Your task:
Transcribe the listing that follows in full, omitting pictures.

Stored data:
· · · ·
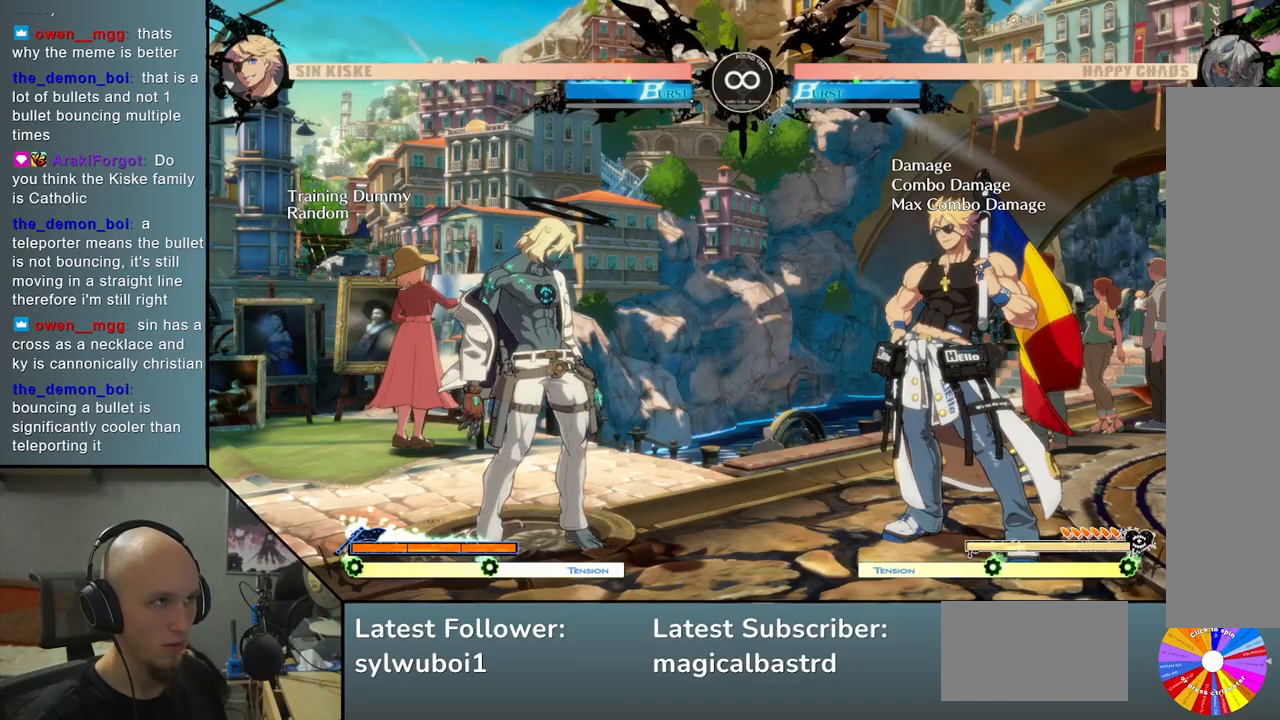
{"buttons": [], "left_stick": "center", "events": []}
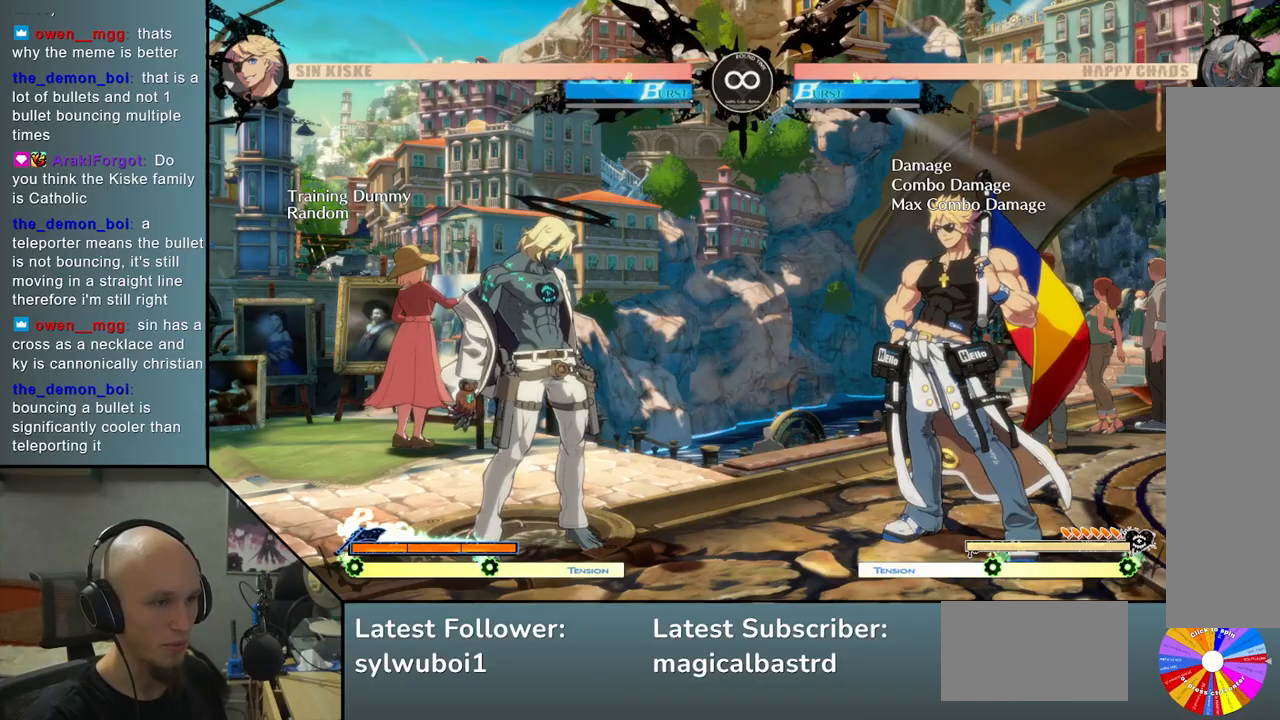
{"buttons": ["R2"], "left_stick": "center", "events": [[50, "left_stick", "right"], [100, "TRIANGLE", "down"], [317, "TRIANGLE", "up"], [350, "left_stick", "center"], [433, "R2", "down"]]}
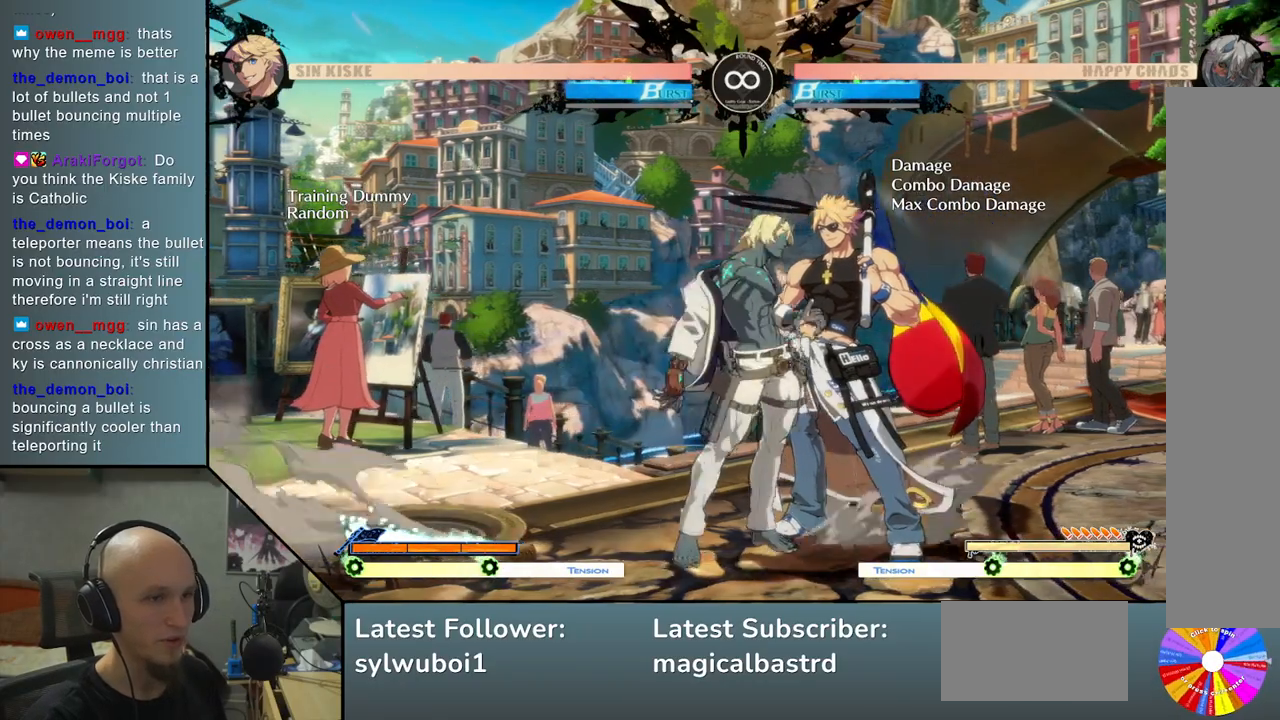
{"buttons": [], "left_stick": "right", "events": [[17, "R2", "up"], [67, "left_stick", "right"], [217, "SQUARE", "down"], [317, "SQUARE", "up"]]}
· · · ·
Written response:
{"buttons": [], "left_stick": "center", "events": []}
{"buttons": ["R2"], "left_stick": "center", "events": [[50, "left_stick", "right"], [100, "TRIANGLE", "down"], [317, "TRIANGLE", "up"], [350, "left_stick", "center"], [433, "R2", "down"]]}
{"buttons": [], "left_stick": "right", "events": [[17, "R2", "up"], [67, "left_stick", "right"], [217, "SQUARE", "down"], [317, "SQUARE", "up"]]}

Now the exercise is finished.